Hear the voices of the poor

In the wake of the festive season, here are some statistics to help sober up. Your average Australian spends $163 a month on self-storage, sometimes just to hide things we’ve purchased from others. Excluding property debt of $565,880, each of us owes $3800 on credit cards and $17,000 in personal debt. In the six weeks to Christmas last year we were expected to spend $2458 per person. Over a year we pay over $2000 for food we throw out.

The figures are from an article in The Conversation last week by marketing academics Louise and Martin Grimmer (University of Tasmania) and Gary Mortimer (University of Queensland). 

It’s obvious Australians are living beyond the planet’s means and the authors offer some helpful advice on cutting that back. Like gambling and drugs, buying stuff is something of a habit; we do it because we can.

Consumerism is about supply as well as demand. Behind every shopaholic is the global economy, estimated to be around US $94 trillion in 2023. Per person, this translates to a global annual income of US $11,750. 

Put that against the annual income of people in poorer countries: Burundi, for instance, at $237.00 per person, Afghanistan at $517.00, Pakistan $1500, Indonesia $4300 and Tuvalu $5300. Russia at $11,900 and China at $12,900 are close to the global average.

At the top of the pile are people like us. On average, personal income in Australia, the US, Canada and most of western Europe is at levels beyond the wildest imaginings of the world’s poorest. While there’s a growing income gap between Australia’s richest and poorest people, our average per capita income approaches 300 times that of a Burundi citizen.

This is what John Kerry, America’s climate envoy, has in mind when he talks about rising anger in vulnerable developing countries like Pakistan and island states like Tuvalu. Total carbon emissions from the countries worst affected by climate change, in Sub-Saharan Africa, are just 0.5 per cent of the global total, he pointed out last month.

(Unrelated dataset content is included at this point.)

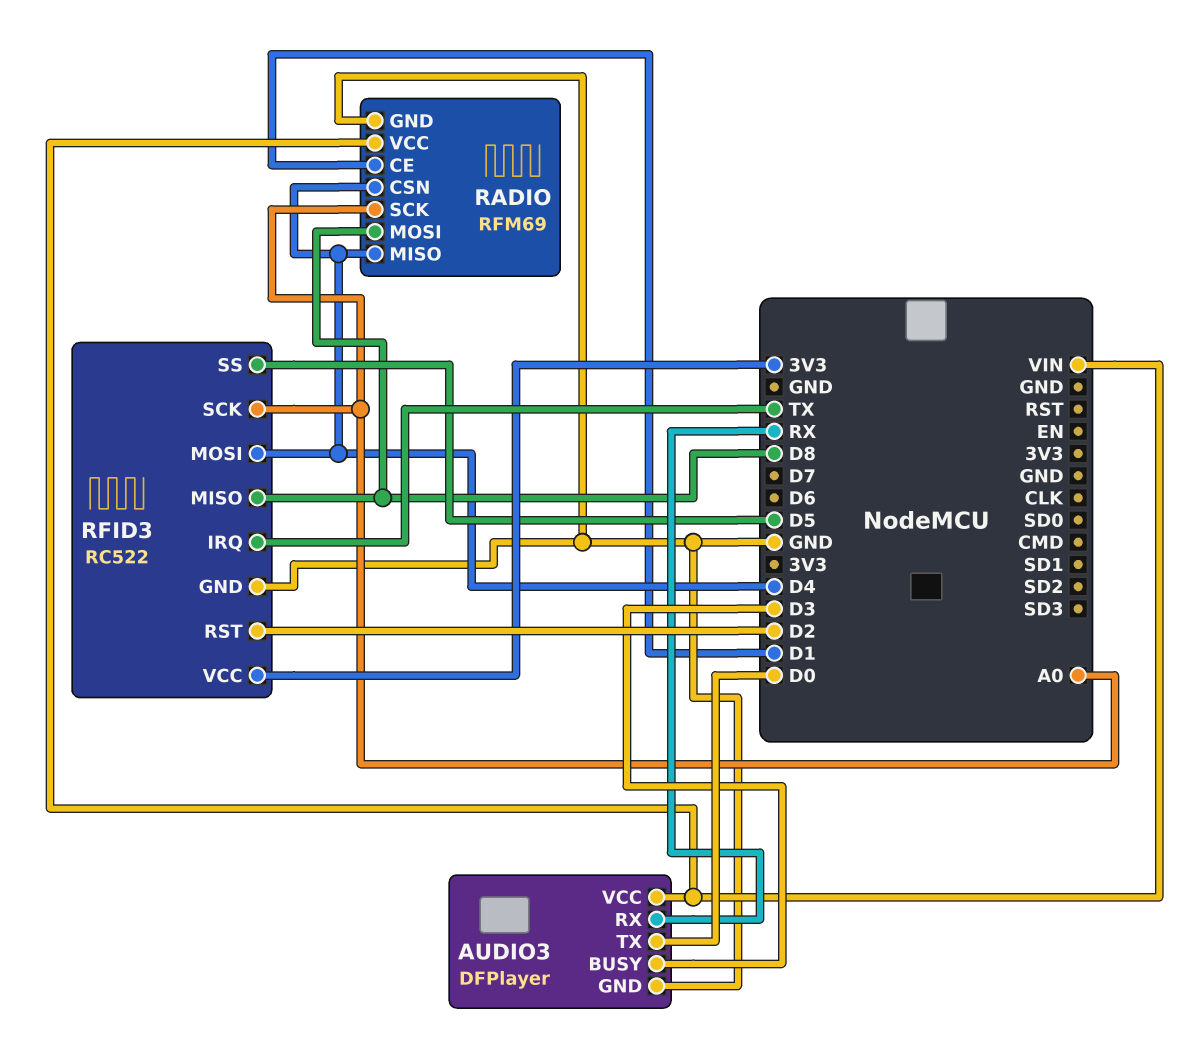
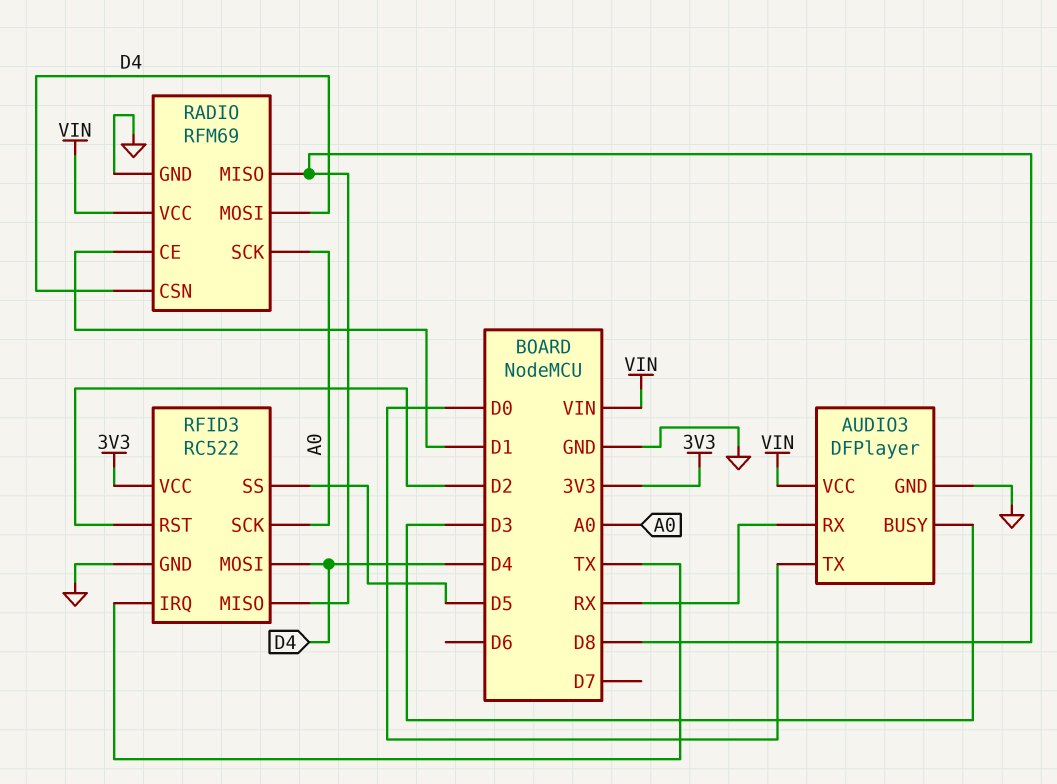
RADIO pin MISO: D4 -> D8
RADIO pin MOSI: D8 -> D4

Massive rain events are a well-established outcome of atmospheric warming. One such event was the record-breaking rain and flooding that swamped Australia’s east coast in early 2022, killing 35 people. We thought that was pretty bad, but the impact of flooding in Pakistan between June and October last year was orders of magnitude greater. Over a tenth of the whole country was flooded and 1739 people died. 

Those respective flood emergencies cost each country hugely, in lost or damaged property, lost livestock, lost lives and whole populations traumatised. But to get back on a path to recovery Australia can draw on about 50 times the per capita resources available to Pakistan. Adding insult to injury, Pakistan has nearly 10 times our population, but its carbon emissions are about a third, and per person less than five per cent, of ours.

There’s another reason for countries like Pakistan, Burundi and Tuvalu to feel aggrieved about the behaviour of wealthy countries. Hold-outs in certain sectors of the latter countries are so insulated by wealth and privilege against the vagaries of common concerns like the weather that they confidently denounce everything from science – or any area of expertise – which contradicts their own fanciful notions of what is true and what is not.

The disparaging code word used by these people is “woke”, aimed at those who seek to raise awareness of prejudice against science or social minorities. It crops up often in Australia, and in the US has become everyday language among Trumpian Republicans. Disturbingly, new House Speaker Kevin McCarthy used it in his inaugural speech on Friday.

The dog-whistling against “climate wokeism” is happening both in the US Congress and among state administrators and legislators. A big irritant for them is something Florida governor Ron DeSantis recently described as “woke capitalism”: the influential and effective global divestment campaign aimed at a sell-off of coal, oil and gas shares. 

For people like him, extreme rain, wind and temperature events, river and coastal flooding, unseasonal warming, multi-year drought and ice loss – all key harbingers of climate change and all happening now – are inconsequential compared to the need for a free market. In the US and here, these people aim to stop national climate measures dead in their tracks. 

Their prejudices, protected by wealth and bolstered by mindless political and economic ideology, got us into this mess. Now they’re doing all they can to keep us there. They want to blur our vision of the awful reality fast overtaking us, which ironically will hit them too. The world’s poor can see it now, but who’s listening?